REQUIRED WORK
Repeat the data below exactly, dropping any pictures it holds.

DATASET RECORDS
···

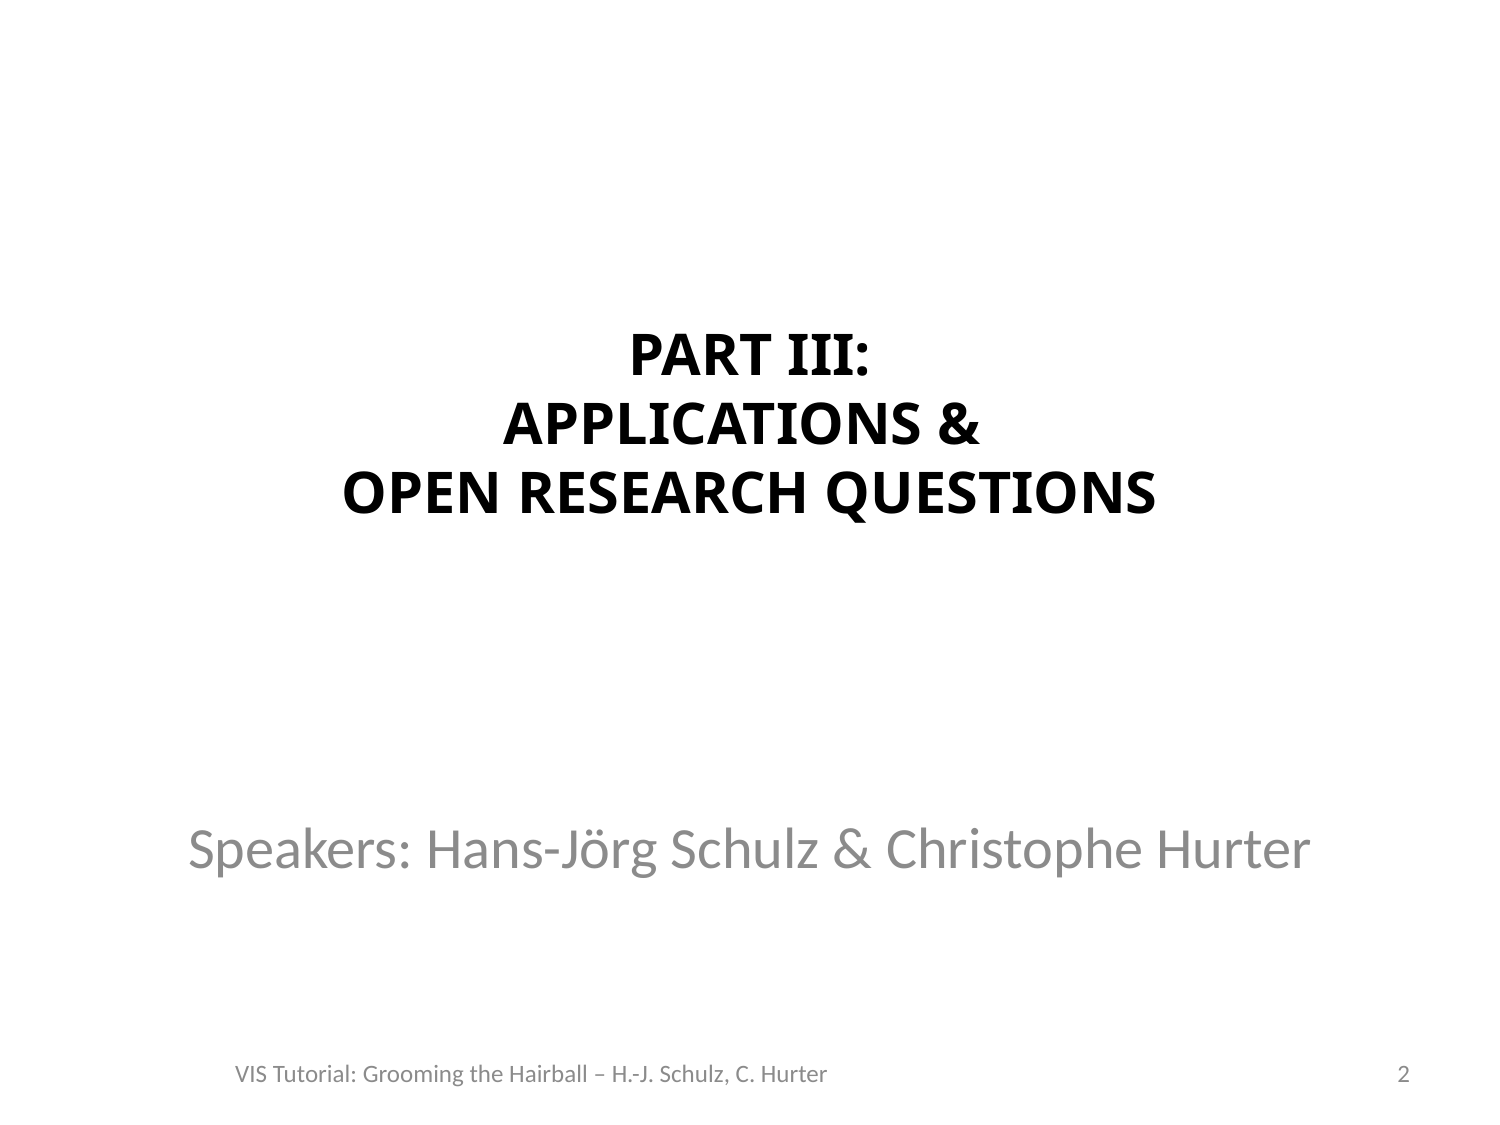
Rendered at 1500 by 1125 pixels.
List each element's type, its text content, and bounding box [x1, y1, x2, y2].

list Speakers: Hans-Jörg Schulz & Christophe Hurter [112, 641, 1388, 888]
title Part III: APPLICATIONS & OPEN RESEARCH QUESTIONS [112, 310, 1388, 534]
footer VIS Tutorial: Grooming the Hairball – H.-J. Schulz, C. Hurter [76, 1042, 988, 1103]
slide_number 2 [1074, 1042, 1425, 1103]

···

FINAL ANSWER
Rendered at 1500 by 1125 pixels.
List each element's type, its text content, and bounding box [x1, y1, x2, y2].

list Speakers: Hans-Jörg Schulz & Christophe Hurter [112, 641, 1388, 888]
title Part III: APPLICATIONS & OPEN RESEARCH QUESTIONS [112, 310, 1388, 534]
footer VIS Tutorial: Grooming the Hairball – H.-J. Schulz, C. Hurter [76, 1042, 988, 1103]
slide_number 2 [1074, 1042, 1425, 1103]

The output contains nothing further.